Robotics and distortions modulate adaptation

In the neural engineering field of human-machine-interaction, one exciting new goal is to modulate the neural control using interactions with virtual reality and robotic interfaces, which can substantially advance the conventional training practices in areas such as surgery, piloting, military remote control, music/sports performance, and neurorehabilitation. Models of human motor control advocate the importance of movement errors in modulating the central nervous system. As such, naturally occurring movement errors may be artificially distorted in haptic-graphic virtual reality environments. This thesis examined two studies of new classes of error augmentation in virtual reality environments, and included the development of a novel novel robotic interface for making one of these studies possible.

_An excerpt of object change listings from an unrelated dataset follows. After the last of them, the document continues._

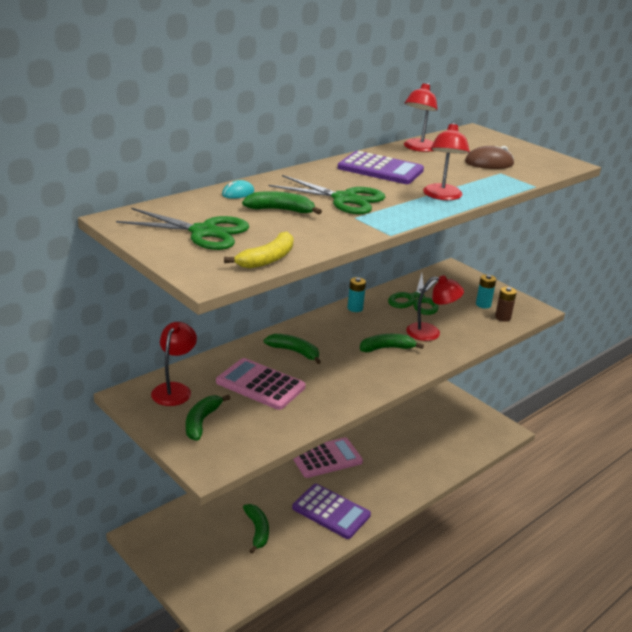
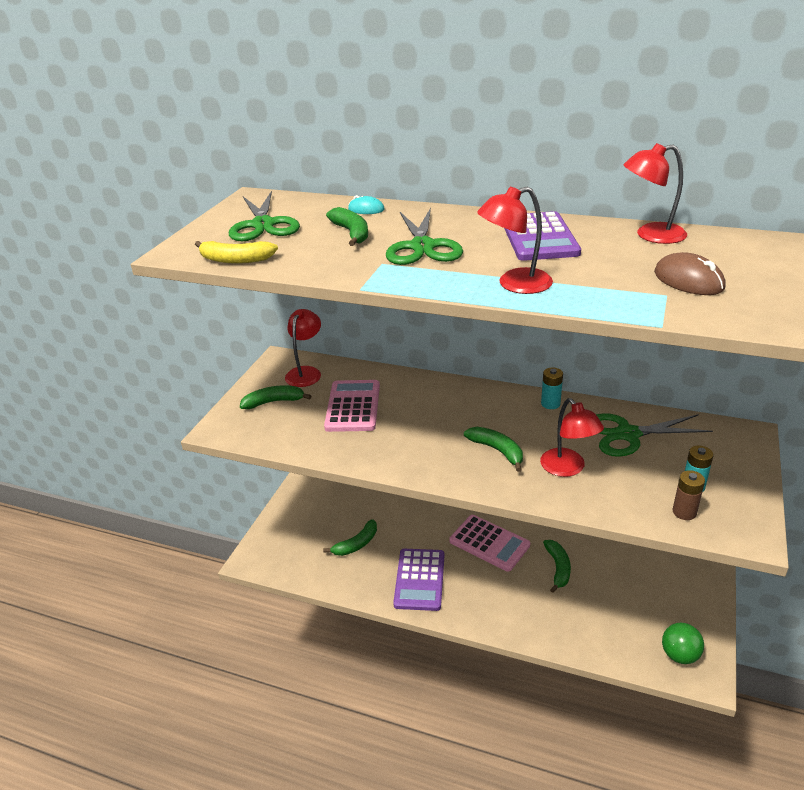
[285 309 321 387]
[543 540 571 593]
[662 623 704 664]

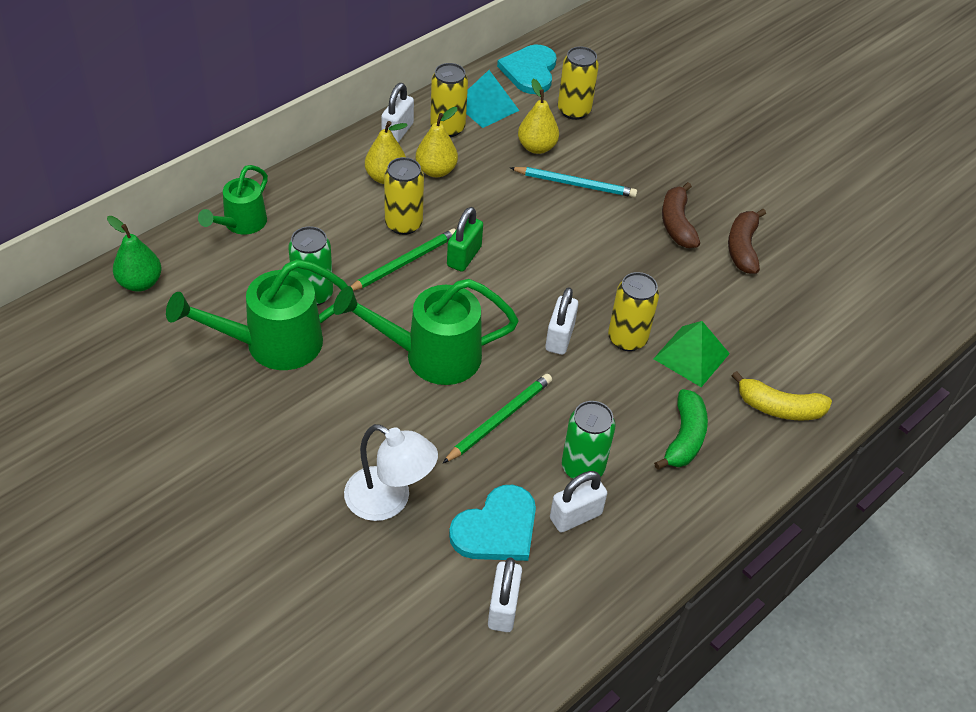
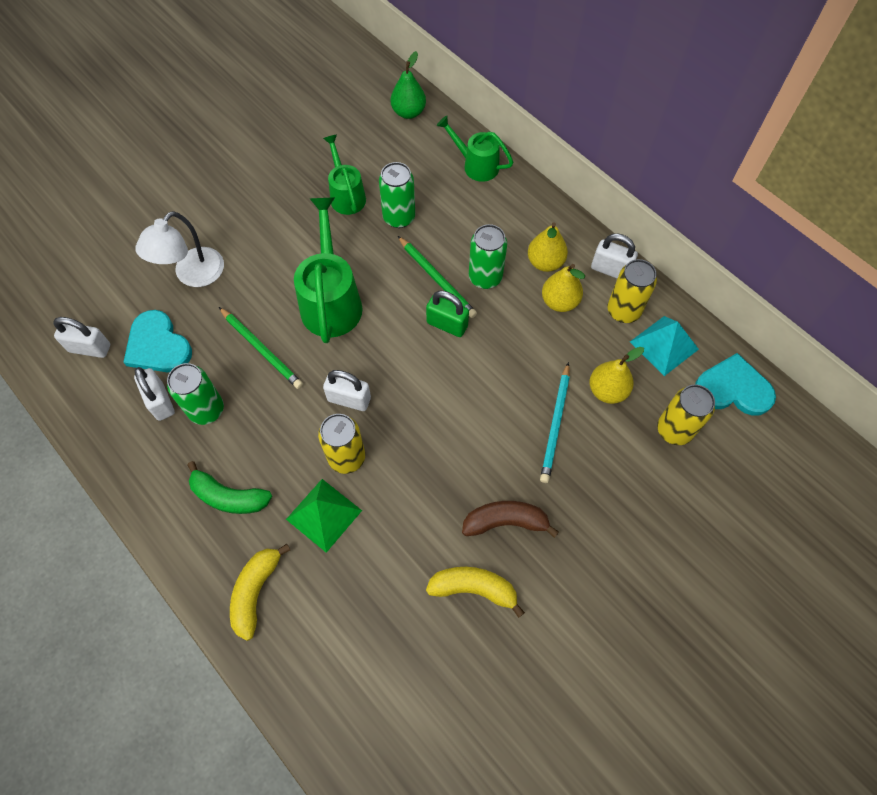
[323 135 366 215]
[469 224 507 289]
[426 567 525 618]

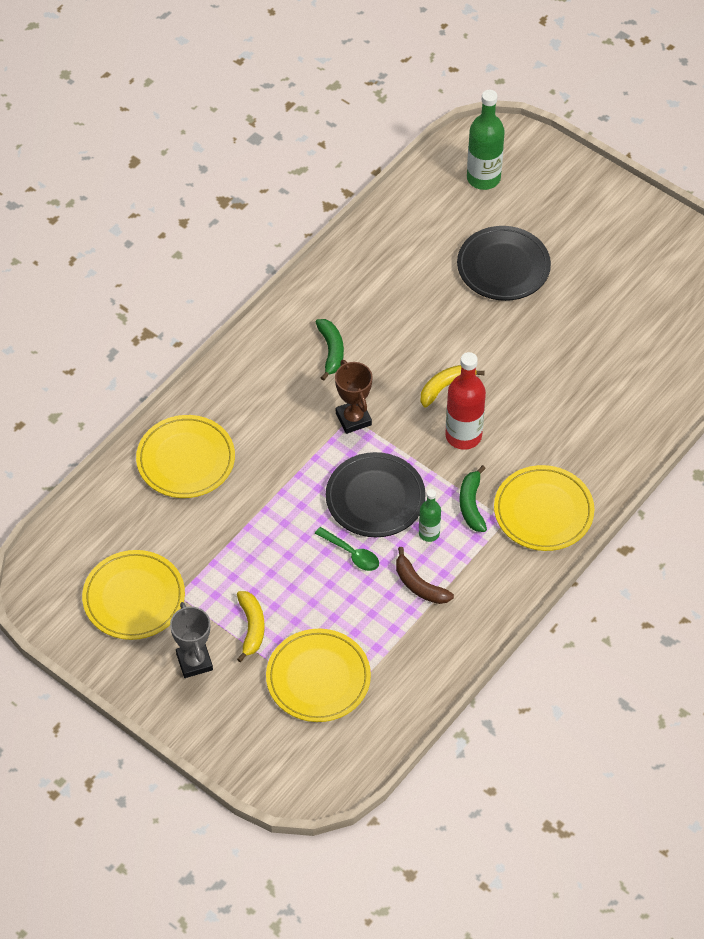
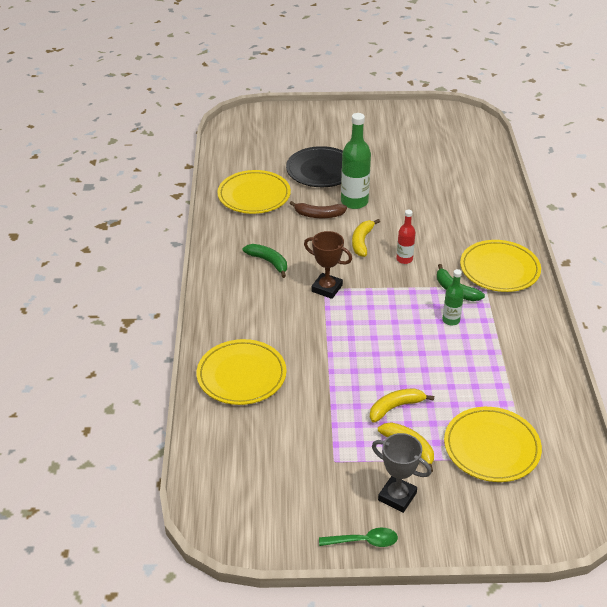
[217 170 291 214]
[319 528 398 547]
[326 452 426 537] (first image)
[289 201 347 218]
[396 210 416 264]
[341 113 371 209]
[370 388 434 423]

The purpose was to determine whether observed adaptation patterns from haptic-graphic interactions would be more amiable with the aid of error augmentation. The first study indicated that subjects who received error augmentation performed better by the end of training by reaching targets more quickly, more accurately, and with more continuous movements. The second study utilized a methodology to develop and integrate a robot into a haptic-graphic interface. Benefits included increased access for collaboration between research labs, and decreased developmental overhead. The third study demonstrated that subjects who received error augmentation were capable of conditioning movement variability within a region, while performing redundant tasks. Results indicated that error in training is permissible, so long as it does not influence performance. These results may be of particular interest to facilitate the rehabilitation of members of society who suffer motor deficits, such as stroke and traumatic brain injured patients. Furthermore, results may be widely applicable in any training environment where distortions can be applied.